A clear understanding of the role played by SO interactions in the phenomena of persistent charge and spin currents necessitates proper estimation of the strength of these interactions. The Rashba SO interaction which is controlled by an external gate voltage placed in the vicinity of the sample [36], [37] can be determined by the structure of the interface. This yields, in principle, a wide range of possible values of RSOI and its determination in any given material is crucial [42]. The feasible routes of measuring the strength of DSOI are mainly based on the photo-galvanic methods [43], measurement of electrical conductance of nano-wires [44], and an optical monitoring of the spin precession of the electrons [45]. A unitary transformation has been explored [46], [47] which brings out a hidden symmetry, when applied to the SO Hamiltonian, that has been used to establish that by making the strengths of the two SO interactions equal one achieves a zero spin current in the material [48], and this vanishing spin current is a robust effect which is observed even in the presence of disorder [48], and thus, can be established experimentally. Observing the persistent charge current [49] one can estimate the strength of DSOI, and, by monitoring the vanishing of persistent spin current one can determine both the RSOI and DSOI in a single mesoscopic ring [48], [50].

The established approach to the determination of persistent charge [6], [40], [49], [51], [52], [53], [54], [55], [56] and spin [30], [40], [50], [57] currents in isolated conducting rings is based on the evaluation of eigenvalues and eigenvectors of the system Hamiltonian. For large size rings such an approach becomes highly numerically unreliable, and most importantly – hard to speculate in the presence of interaction with external baths. Here we propose a new approach, based on Green׳s function formalism, that circumvents the need to evaluate system eigenvalues and eigenfunctions. In particular, this Green׳s function methodology for determining persistent currents should give us access to evaluation of the magnetic properties of large conducting rings as well as molecular rings encountered in biopolymers. We firmly believe that the Green׳s function technique will yield persistent charge and spin currents a very high degree of accuracy, and this will definitely make it possible to consider the interplay between molecular structure and geometry and the resulting persistent currents obtained in the presence of an AB flux ϕ and SO interactions.

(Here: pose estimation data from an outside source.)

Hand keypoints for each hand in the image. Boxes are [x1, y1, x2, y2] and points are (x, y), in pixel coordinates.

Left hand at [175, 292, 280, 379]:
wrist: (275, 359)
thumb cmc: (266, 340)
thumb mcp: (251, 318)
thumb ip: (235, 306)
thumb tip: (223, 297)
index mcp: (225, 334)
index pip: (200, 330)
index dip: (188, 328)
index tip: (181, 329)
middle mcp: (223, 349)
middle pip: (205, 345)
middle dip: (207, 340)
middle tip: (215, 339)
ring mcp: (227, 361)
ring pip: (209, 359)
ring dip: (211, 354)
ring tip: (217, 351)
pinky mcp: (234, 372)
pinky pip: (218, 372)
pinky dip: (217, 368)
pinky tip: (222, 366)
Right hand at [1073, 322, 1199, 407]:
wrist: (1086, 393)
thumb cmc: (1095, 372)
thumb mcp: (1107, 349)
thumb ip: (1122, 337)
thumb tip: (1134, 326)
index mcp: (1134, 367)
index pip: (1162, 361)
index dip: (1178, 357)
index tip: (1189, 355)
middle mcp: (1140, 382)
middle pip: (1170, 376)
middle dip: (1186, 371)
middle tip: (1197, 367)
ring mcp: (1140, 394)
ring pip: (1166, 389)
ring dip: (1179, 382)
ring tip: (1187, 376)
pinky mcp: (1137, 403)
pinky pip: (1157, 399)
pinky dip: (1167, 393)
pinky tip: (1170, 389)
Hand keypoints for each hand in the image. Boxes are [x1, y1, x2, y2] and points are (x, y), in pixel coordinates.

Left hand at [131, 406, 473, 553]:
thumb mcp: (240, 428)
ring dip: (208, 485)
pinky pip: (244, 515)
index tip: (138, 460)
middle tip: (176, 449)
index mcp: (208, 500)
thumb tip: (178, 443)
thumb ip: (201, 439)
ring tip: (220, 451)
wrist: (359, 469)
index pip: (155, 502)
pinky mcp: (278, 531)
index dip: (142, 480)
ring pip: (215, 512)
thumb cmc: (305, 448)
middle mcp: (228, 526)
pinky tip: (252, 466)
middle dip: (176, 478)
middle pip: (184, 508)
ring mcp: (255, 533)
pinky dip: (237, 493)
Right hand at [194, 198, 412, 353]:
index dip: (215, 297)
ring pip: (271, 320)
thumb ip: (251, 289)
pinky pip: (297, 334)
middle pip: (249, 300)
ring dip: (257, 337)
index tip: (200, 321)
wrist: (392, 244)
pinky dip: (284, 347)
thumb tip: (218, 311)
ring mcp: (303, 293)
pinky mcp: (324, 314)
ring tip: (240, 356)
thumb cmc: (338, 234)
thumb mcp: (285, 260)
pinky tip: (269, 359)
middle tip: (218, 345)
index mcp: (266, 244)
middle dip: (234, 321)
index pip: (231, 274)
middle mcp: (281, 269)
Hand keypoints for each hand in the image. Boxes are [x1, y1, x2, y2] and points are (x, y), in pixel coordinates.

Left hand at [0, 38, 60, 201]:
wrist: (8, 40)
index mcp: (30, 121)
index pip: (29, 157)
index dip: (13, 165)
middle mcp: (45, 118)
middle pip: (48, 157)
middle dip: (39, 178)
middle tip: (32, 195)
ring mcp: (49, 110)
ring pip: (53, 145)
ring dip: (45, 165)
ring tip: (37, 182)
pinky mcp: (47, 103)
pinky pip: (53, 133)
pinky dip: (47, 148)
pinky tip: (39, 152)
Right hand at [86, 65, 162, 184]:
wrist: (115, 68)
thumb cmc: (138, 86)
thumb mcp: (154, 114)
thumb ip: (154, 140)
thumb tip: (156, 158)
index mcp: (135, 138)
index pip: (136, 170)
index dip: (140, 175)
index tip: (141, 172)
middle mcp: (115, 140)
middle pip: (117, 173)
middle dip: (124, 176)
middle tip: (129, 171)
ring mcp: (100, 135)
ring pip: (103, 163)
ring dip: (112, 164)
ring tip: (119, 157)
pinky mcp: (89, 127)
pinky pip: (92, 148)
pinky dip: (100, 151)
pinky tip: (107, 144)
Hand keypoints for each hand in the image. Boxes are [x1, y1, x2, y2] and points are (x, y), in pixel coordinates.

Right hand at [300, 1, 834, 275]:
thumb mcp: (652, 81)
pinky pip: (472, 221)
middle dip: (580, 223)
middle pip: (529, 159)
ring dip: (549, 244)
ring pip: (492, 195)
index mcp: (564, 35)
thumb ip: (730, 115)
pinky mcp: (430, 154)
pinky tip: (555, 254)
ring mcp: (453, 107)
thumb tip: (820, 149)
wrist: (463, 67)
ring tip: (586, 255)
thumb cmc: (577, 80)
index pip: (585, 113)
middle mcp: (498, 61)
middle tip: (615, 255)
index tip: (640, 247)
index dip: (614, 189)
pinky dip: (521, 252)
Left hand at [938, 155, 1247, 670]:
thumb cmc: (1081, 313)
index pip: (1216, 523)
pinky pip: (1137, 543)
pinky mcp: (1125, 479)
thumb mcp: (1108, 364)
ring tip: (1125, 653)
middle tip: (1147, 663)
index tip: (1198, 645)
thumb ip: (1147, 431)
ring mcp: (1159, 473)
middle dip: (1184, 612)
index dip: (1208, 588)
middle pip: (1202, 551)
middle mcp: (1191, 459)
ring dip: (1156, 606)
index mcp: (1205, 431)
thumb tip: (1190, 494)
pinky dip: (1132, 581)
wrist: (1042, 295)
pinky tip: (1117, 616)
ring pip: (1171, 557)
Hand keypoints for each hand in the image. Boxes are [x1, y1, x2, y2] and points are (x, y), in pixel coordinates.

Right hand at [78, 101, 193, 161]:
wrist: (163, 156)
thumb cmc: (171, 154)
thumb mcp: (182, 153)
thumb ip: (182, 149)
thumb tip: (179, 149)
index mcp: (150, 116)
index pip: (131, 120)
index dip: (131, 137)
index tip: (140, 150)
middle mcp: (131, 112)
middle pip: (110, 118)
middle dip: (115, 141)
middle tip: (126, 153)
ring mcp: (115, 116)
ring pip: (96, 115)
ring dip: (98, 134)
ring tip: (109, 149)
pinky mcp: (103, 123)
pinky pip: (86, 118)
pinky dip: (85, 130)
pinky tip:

The rest of the paper is organized as follows. In Section 2, the model quantum system and the calculation method are described. In Section 3, the numerical results are presented which describe the (i) behavior of persistent charge current, (ii) characteristic features of persistent spin current, and (iii) possible route of estimating the strength of RSOI and DSOI in a single mesoscopic ring. Finally, in Section 4, we summarize our essential results.